Question

At the bottom of its path, the ball strikes a 2.30 kg steel block initially at rest on a frictionless surface. The collision is elastic. Find (a) the speed of the ball and (b) the speed of the block, both just after the collision.

Answer 1

Answer:

(a). The speed of the ball after collision is 2.01 m/s.

(b). The speed of the block after collision 1.11 m/s.

Explanation:

Suppose, A steel ball of mass 0.500 kg is fastened to a cord that is 50.0 cm long and fixed at the far end. The ball is then released when the cord is horizontal.

Given that,

Mass of steel block = 2.30 kg

Mass of ball = 0.500 kg

Length of cord = 50.0 cm

We need to calculate the initial speed of the ball

Using conservation of energy

$\dfrac{1}{2}mv^2=mgl$

$v=\sqrt{2gl}$

Put the value into the formula

$u=\sqrt{2\times9.8\times50.0\times10^{-2}}$

$u=3.13\ m/s$

The initial speed of the ball $u_{1}=3.13\ m/s$

The initial speed of the block $u_{2}=0$

(a). We need to calculate the speed of the ball after collision

Using formula of collision

$v_{1}=(\dfrac{m_{1}-m_{2}}{m_{1}+m_{2}})u_{1}+(\dfrac{2m_{2}}{m_{1}+m_{2}})u_{2}$

Put the value into the formula

$v_{1}=(\dfrac{0.5-2.30}{0.5+2.30})\times3.13$

$v_{1}=-2.01\ m/s$

Negative sign shows the opposite direction of initial direction.
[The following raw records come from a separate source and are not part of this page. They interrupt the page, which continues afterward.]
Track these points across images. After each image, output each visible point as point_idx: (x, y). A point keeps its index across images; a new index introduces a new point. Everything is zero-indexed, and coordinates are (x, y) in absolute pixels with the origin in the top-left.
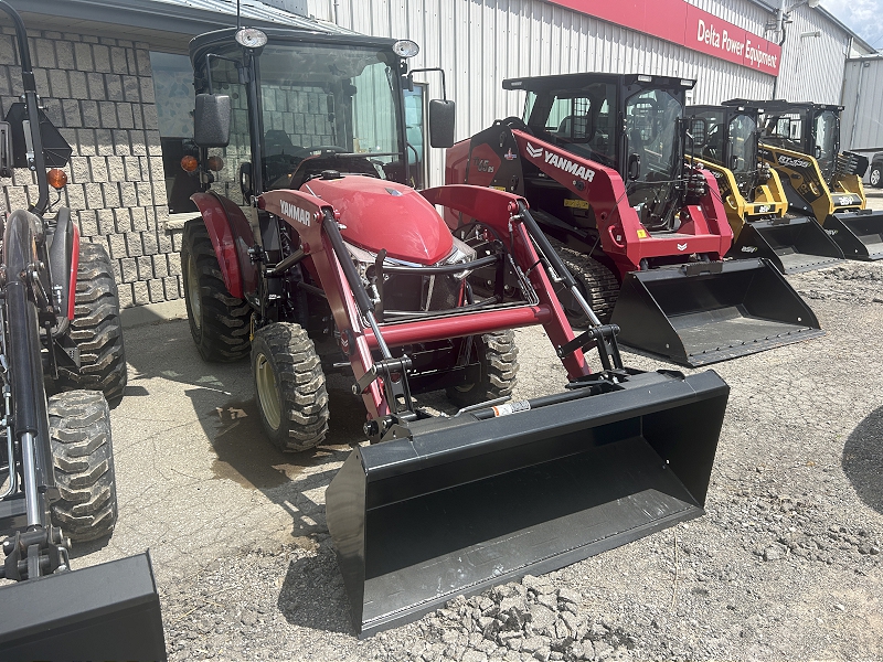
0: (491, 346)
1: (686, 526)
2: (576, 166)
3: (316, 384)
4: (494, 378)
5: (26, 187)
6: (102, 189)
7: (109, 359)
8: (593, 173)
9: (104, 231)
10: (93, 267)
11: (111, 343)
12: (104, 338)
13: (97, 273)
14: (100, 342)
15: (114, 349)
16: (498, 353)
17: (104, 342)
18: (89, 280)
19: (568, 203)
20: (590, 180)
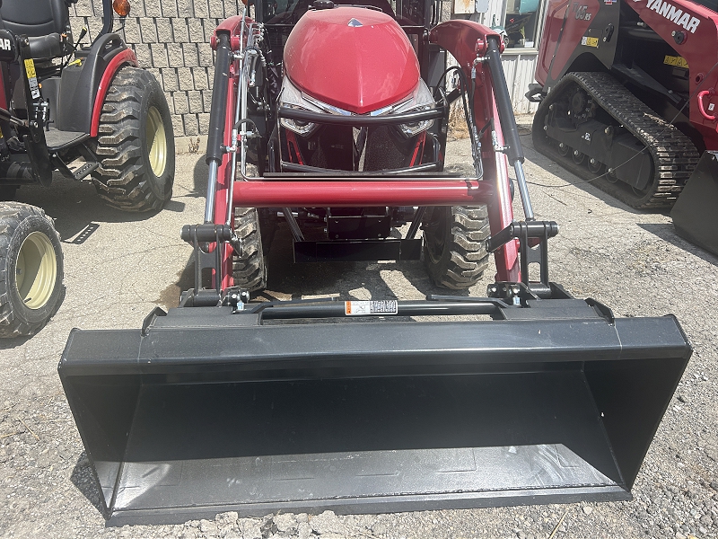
0: (458, 219)
1: (588, 510)
2: (680, 12)
3: (244, 232)
4: (456, 256)
5: (138, 19)
6: (202, 24)
7: (130, 176)
8: (698, 22)
9: (203, 64)
10: (124, 90)
11: (132, 161)
12: (124, 157)
13: (125, 96)
14: (121, 160)
15: (136, 168)
16: (465, 229)
17: (124, 161)
18: (116, 102)
19: (669, 60)
20: (693, 31)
(b). We need to calculate the speed of the block after collision

Using formula of collision

$v_{2}=(\dfrac{2m_{1}}{m_{1}+m_{2}})u_{1}+(\dfrac{m_{1}-m_{2}}{m_{1}+m_{2}})u_{2}$

Put the value into the formula

$v_{2}=(\dfrac{2\times0.5}{0.5+2.30})\times3.13+0$

$v_{2}=1.11\ m/s$

Hence, (a). The speed of the ball after collision is 2.01 m/s.

(b). The speed of the block after collision 1.11 m/s.